Full time – Quality Data Analyst / Scientist (Remote based)
In this role, you have the opportunity to
Under limited supervision, the Quality & Regulatory (Q&R) Post Market Surveillance (PMS) Data Analyst / Scientist is responsible for developing and implementing effective data analysis and visualization. These activities are in direct support of monitoring and detecting quality and safety signals associated with fielded product performance (e.g., adverse events, product malfunctions). Your role ensures on-going regulatory compliance and continuous product improvement.
This role will specifically support our Diagnostic Imaging (DI) businesses, which include Magnetic Resonance (MR), Computed Tomography and Advanced Molecular Imaging (CTAMI), Diagnostic X-ray, and associated imaging components businesses.
You are responsible for
Activities related Trending and Escalation:
· Developing dashboards and data visualizations needed to effectively monitor Post Market Surveillance data to assure Patient Safety and Product Quality
· Able to create programs in Python, R, SAS, Excel, Minitab, etc that integrate data from multiple databases and output the data in visualizations which aid in presentation
· Responsible for working with statisticians to assure proper statistical techniques are applied to all trending methods
· Working with the various Key Performance Indicators (KPI) owners to maintain oversight of all KPIs and ensuring accuracy of data reported to the leadership team
· Responsible for continual review of data that is used for the Trending and Escalation procedure (e.g., calculation of upper control limits).
· Assures the data integrity of all output via appropriate verification and validation activities.
· Ability to document trending procedures and trending analysis validation in compliance with regulatory requirements
· Develop and deliver training materials to aid teams with their understanding of trending methods
· Ability to explain trending procedures during regulatory audits, if necessary.
Activities related Complaint Handling:
- Continuously improves Complaint Handling trend reports and reporting to meet changing needs of business.
- With minimal supervision, works with Philips associates from all departments, including Medical Affairs, clinicians, engineers, and Regulatory Affairs associates, to develop complaint reports that appropriately address questions posed.
- Possess the ability to work independently with minimal supervision as well as the ability to guide others in the Complaint Handling group with regard to data analysis.
- Travel - up to 30%
Other:
· May receive technical guidance on complex problems, but independently determines and develops approaches and solutions.
· Ensure compliance with the company's Quality System policies and procedures and applicable external requirements and standards, including FDA, ISO 13485, MDSAP, EUMDR, etc.
To succeed in this role, you should have the following skills and experience
- Bachelor’s degree in Engineering, Computer Science, Statistics, Mathematics, Data Analytics or similar technical area
- Master's degree desired in Engineering, Data Analytics or similar technical area
- Must possess understanding of engineering and working knowledge of applied statistics.
- Experience working in regulated environments and/or knowledge of regulatory requirements, such as FDA Quality System Regulations, 21 CFR Part 820, and MDD/MDR, and international standards, such as ISO 13485, ISO 14971, and IEC 62304, is preferred
- US work authorization is a precondition of employment. The company will not consider candidates who require future sponsorship for a work-authorized visa.
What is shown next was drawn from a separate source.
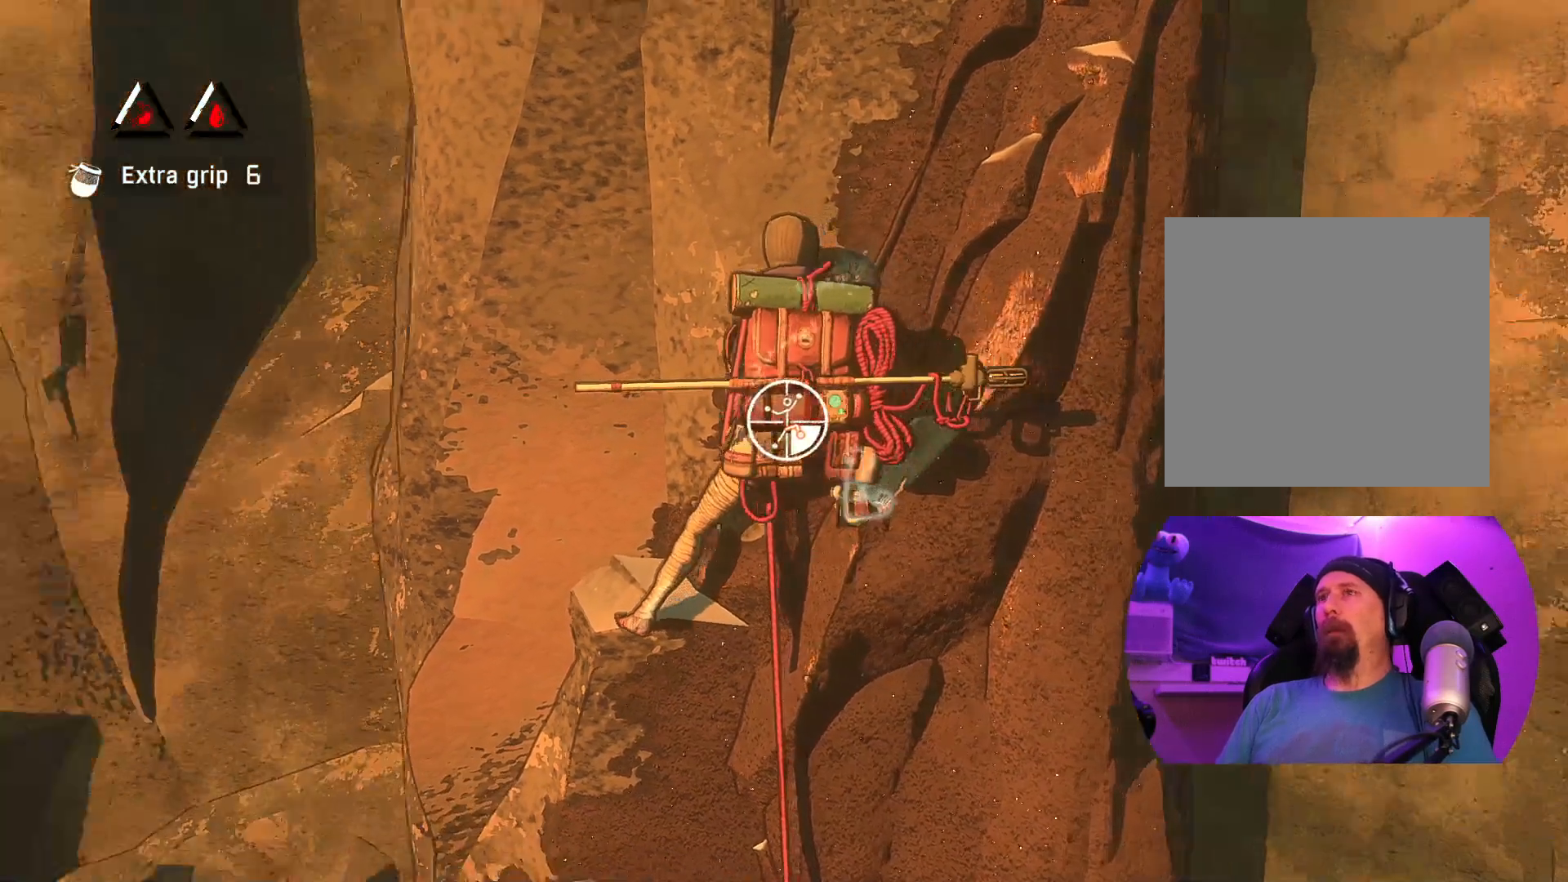
{"buttons": ["R1"], "left_stick": "down", "right_stick": "center", "events": [[367, "right_stick", "center"], [400, "left_stick", "down"]]}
Why should you join Philips?
Working at Philips is more than a job. It’s a calling to create a healthier society through meaningful work, focused on improving 3 billion lives a year by delivering innovative solutions across the health continuum. Our people experience a variety of unexpected moments when their lives and careers come together in meaningful ways.
To find out more about what it’s like working for Philips at a personal level, visit the Working at Philips page on our career website, where you can read stories from our employee blog. Once there, you can also learn about our recruitment process, or find answers to some of the frequently asked questions.
It is the policy of Philips to provide equal employment and advancement opportunities to all colleagues and applicants for employment without regard to age, color, citizenship, disability or perceived disability, ethnicity, gender, gender identity or expression, genetic information, marital or domestic partner status, military or veteran status, national origin, pregnancy/childbirth, race, religion, sexual orientation, or any other category protected by federal, state and/or local laws. Philips is an equal employment opportunity and affirmative action employer Disability/Veteran.
As an equal opportunity employer, Philips is committed to a diverse workforce. In order to ensure reasonable accommodation for individuals protected by Section 503 of the Rehabilitation Act of 1973, the Vietnam Veterans' Readjustment Act of 1974, and Title I of the Americans with Disabilities Act of 1990, applicants that require accommodation in the job application process may contact 888-367-7223, option 5, for assistance.